# Bf 110 video!



## beaupower32 (Sep 23, 2009)

A couple of 110 videos. Enjoy!


----------



## Maximowitz (Sep 23, 2009)

Ooh thanks!


----------



## imalko (Sep 23, 2009)

Cool. Thanks for sharing.
Will check them out.


----------



## Thorlifter (Sep 23, 2009)

Nice videos, but I would have thought the Luftwaffe could have put together better video's than these to show off their pilots and planes. It just seemed that these videos demonstrate how to not hit what your shooting at and how to overfly your target.

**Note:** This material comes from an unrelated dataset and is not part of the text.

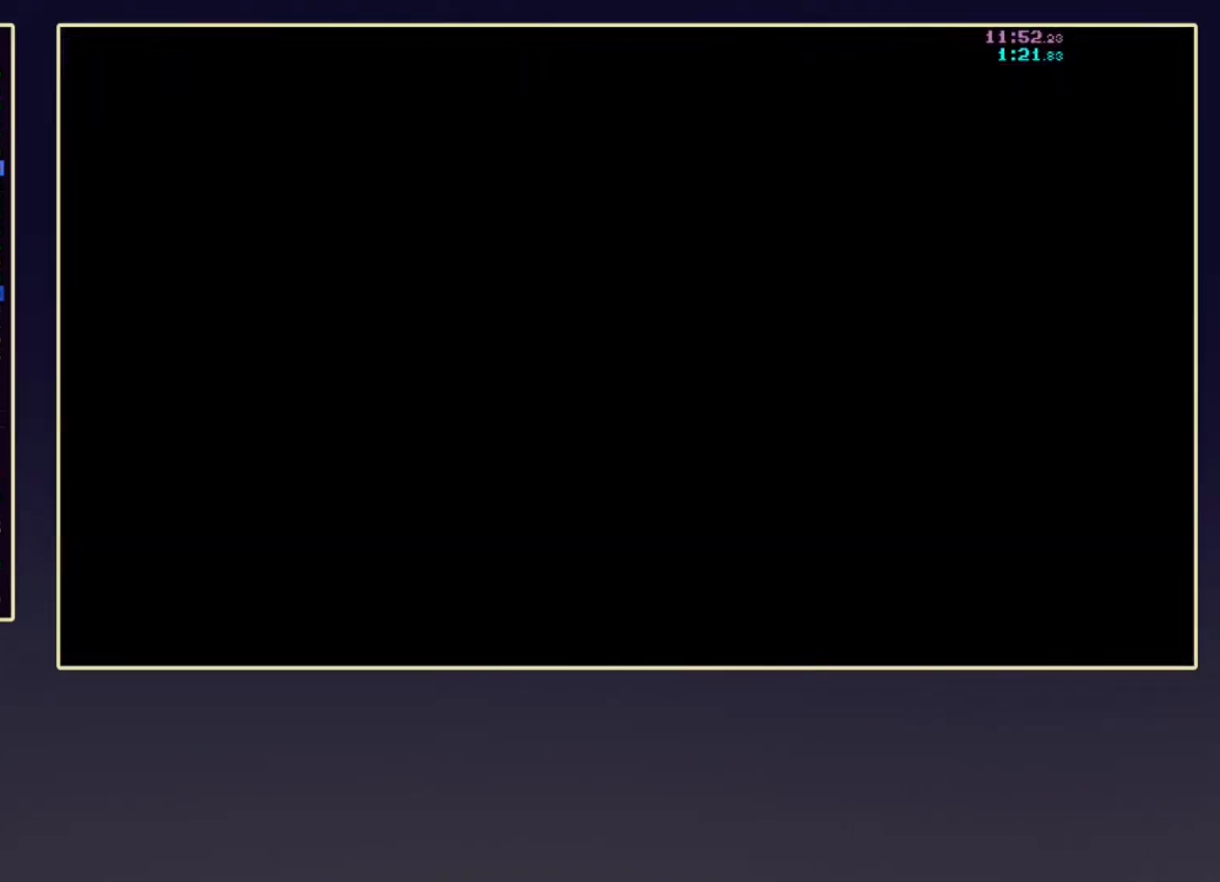
{"buttons": [], "left_stick": "center", "events": []}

Still, the Me-110 is probably my favorite German plane. To me, it just looks like it should have been more capable than what it was, as well as the Me-210 and 410.


----------



## marinf17 (Sep 24, 2009)

Thank You !


----------



## GrauGeist (Sep 24, 2009)

Sweet! Thanks BP!


----------



## gwalch (Sep 24, 2009)

Good stuff... thanks for sharing that!!


----------



## vikingBerserker (Sep 24, 2009)

Excellent BP! If I ever win the lottery I'm having a replica built!


----------



## beaupower32 (Sep 25, 2009)

Im glad you all like it. I hear ya viking, I might do the same thing. Probably make it a G-4 as thats the one i like the most.


----------



## sunny91 (Sep 25, 2009)

Thanks for sharing,


----------